◆ **À faire**:
1) D'après le texte sur l'Annonciation, quel nom le fils de Marie portera-t-il ?
2) Mettez en liste numérotée, s'il vous plaît, la partie des enregistrements qui va de leur toute première ligne jusqu'à la ligne contenant « password sulla root », celle-ci comprise. Omettez les lignes vides.

L'Annonciation de la Très Sainte Vierge

C'est en parlant à un roi impie qui refusait un prodige que Dieu daignait lui offrir, en signe de sa miséricordieuse protection sur Jérusalem, que le Prophète annonce à Juda la sublime merveille qui s'accomplit aujourd'hui : Une vierge concevra et enfantera un fils. C'est dans un siècle où le genre humain semblait avoir comblé la mesure de tous ses crimes, où le polythéisme et la plus affreuse dépravation régnaient par toute la terre, que le Seigneur réalise ce prodige. La plénitude des temps est arrivée ; et cette antique tradition qui a fait le tour du monde : qu'une Vierge deviendrait mère, se réveille dans le souvenir  des peuples.

 

En ce jour où un si profond mystère s'est accompli, révérons la puissance du Seigneur, et sa fidélité à ses promesses. L'auteur des lois de la nature les suspend pour agir lui-même ; la virginité et la maternité s'unissent dans une même créature : c'est qu'un Dieu va naître. Une Vierge ne pouvait enfanter qu'un Dieu : c'est pourquoi le fils de Marie aura nom Emmanuel, Dieu avec nous.

◆ **Données disponibles**:
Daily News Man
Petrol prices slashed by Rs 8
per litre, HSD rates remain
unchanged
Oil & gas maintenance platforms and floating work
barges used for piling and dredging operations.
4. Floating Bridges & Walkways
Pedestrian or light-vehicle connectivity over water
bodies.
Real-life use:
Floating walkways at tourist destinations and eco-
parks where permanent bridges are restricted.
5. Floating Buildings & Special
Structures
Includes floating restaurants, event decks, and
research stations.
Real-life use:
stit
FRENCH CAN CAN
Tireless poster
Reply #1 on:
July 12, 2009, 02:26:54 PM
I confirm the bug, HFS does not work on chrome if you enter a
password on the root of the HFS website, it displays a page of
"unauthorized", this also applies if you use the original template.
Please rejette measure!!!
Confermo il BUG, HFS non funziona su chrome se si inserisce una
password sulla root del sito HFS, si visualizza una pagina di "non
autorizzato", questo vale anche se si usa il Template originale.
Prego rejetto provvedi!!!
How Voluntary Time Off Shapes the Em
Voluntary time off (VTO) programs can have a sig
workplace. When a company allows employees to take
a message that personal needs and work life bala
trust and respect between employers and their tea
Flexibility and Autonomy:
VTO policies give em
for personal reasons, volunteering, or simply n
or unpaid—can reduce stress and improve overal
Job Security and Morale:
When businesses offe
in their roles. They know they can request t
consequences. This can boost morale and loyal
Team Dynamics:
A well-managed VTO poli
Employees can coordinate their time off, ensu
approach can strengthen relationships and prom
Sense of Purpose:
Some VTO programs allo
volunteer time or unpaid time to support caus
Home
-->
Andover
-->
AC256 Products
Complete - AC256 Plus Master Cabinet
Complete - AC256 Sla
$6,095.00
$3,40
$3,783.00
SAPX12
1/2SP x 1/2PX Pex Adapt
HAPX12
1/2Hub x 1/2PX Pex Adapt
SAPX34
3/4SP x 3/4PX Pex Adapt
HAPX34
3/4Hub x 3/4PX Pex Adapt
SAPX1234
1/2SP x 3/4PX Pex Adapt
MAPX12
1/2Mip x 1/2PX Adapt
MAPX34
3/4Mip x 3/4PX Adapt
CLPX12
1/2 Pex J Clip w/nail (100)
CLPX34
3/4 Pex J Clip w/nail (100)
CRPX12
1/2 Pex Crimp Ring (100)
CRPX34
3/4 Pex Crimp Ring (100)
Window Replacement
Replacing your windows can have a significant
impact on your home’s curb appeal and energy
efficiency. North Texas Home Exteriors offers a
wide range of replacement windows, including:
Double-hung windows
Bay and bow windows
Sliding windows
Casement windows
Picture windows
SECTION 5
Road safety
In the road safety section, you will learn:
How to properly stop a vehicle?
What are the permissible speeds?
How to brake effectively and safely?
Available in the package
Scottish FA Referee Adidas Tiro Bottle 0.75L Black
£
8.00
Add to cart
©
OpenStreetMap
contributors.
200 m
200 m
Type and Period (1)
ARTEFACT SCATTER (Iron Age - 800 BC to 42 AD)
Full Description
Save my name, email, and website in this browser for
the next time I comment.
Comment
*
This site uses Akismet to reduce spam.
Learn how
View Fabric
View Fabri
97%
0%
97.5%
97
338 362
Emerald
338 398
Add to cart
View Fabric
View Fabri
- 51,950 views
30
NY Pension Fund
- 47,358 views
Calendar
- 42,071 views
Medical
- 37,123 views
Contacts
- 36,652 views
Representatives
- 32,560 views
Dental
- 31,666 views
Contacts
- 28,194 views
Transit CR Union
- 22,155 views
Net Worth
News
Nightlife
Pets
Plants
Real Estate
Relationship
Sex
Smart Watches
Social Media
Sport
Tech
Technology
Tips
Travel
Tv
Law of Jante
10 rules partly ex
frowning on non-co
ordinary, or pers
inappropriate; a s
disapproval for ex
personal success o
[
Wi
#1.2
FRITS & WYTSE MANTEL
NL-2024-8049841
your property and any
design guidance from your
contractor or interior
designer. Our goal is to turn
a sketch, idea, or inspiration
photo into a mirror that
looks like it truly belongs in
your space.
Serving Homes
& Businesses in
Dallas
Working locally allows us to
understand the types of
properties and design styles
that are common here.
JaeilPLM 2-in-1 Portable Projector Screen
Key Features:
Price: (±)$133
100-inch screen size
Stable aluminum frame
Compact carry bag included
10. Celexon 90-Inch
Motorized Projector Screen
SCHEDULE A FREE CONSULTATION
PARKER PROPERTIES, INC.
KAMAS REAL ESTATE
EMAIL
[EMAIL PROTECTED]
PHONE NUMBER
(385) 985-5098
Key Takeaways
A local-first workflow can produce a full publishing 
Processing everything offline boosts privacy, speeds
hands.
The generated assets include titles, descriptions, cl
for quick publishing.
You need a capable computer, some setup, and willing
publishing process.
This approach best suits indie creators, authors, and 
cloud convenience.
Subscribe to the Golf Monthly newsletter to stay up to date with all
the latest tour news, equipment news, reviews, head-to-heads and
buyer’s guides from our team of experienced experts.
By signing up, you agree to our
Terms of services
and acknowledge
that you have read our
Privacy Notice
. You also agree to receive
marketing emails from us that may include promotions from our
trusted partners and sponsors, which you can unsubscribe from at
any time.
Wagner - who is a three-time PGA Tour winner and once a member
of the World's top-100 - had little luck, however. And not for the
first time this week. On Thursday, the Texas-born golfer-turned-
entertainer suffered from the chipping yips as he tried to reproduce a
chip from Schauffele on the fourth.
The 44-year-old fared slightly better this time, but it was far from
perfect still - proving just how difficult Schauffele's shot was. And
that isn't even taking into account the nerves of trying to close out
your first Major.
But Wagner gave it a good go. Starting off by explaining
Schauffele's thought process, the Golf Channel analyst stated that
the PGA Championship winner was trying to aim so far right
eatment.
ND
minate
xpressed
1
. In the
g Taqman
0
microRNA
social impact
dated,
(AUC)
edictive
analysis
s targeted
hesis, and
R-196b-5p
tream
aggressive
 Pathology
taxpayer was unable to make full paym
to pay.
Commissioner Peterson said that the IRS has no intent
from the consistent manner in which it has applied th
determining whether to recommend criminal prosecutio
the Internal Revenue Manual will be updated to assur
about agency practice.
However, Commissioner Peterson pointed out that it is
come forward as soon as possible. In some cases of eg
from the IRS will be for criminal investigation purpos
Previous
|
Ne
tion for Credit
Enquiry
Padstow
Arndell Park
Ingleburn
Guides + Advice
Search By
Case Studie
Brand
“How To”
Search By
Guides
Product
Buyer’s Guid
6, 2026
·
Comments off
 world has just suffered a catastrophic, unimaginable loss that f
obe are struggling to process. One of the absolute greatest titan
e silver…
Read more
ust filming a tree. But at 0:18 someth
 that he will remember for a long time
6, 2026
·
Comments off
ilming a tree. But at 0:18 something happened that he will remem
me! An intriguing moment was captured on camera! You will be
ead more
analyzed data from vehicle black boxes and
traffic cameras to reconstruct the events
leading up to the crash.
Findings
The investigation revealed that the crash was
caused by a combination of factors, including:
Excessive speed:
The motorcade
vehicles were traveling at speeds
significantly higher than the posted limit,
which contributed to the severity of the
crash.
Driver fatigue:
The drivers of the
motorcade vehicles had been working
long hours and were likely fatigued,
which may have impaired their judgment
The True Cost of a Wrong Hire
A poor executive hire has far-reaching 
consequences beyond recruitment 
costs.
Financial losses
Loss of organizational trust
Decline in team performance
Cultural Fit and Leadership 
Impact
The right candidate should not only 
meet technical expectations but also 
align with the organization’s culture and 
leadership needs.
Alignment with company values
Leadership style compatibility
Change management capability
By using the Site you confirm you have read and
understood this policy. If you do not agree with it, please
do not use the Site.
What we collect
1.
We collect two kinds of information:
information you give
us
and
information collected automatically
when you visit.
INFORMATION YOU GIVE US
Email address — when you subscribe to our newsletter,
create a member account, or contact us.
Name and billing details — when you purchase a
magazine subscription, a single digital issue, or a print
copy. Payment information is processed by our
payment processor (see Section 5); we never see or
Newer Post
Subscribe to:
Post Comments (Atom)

◆ **Réponses par numéro**:
1) Emmanuel, Dieu avec nous.

2)
1. Daily News Man
2. Petrol prices slashed by Rs 8
3. per litre, HSD rates remain
4. unchanged
5. Oil & gas maintenance platforms and floating work
6. barges used for piling and dredging operations.
7. 4. Floating Bridges & Walkways
8. Pedestrian or light-vehicle connectivity over water
9. bodies.
10. Real-life use:
11. Floating walkways at tourist destinations and eco-
12. parks where permanent bridges are restricted.
13. 5. Floating Buildings & Special
14. Structures
15. Includes floating restaurants, event decks, and
16. research stations.
17. Real-life use:
18. stit
19. FRENCH CAN CAN
20. Tireless poster
21. Reply #1 on:
22. July 12, 2009, 02:26:54 PM
23. I confirm the bug, HFS does not work on chrome if you enter a
24. password on the root of the HFS website, it displays a page of
25. "unauthorized", this also applies if you use the original template.
26. Please rejette measure!!!
27. Confermo il BUG, HFS non funziona su chrome se si inserisce una
28. password sulla root del sito HFS, si visualizza una pagina di "non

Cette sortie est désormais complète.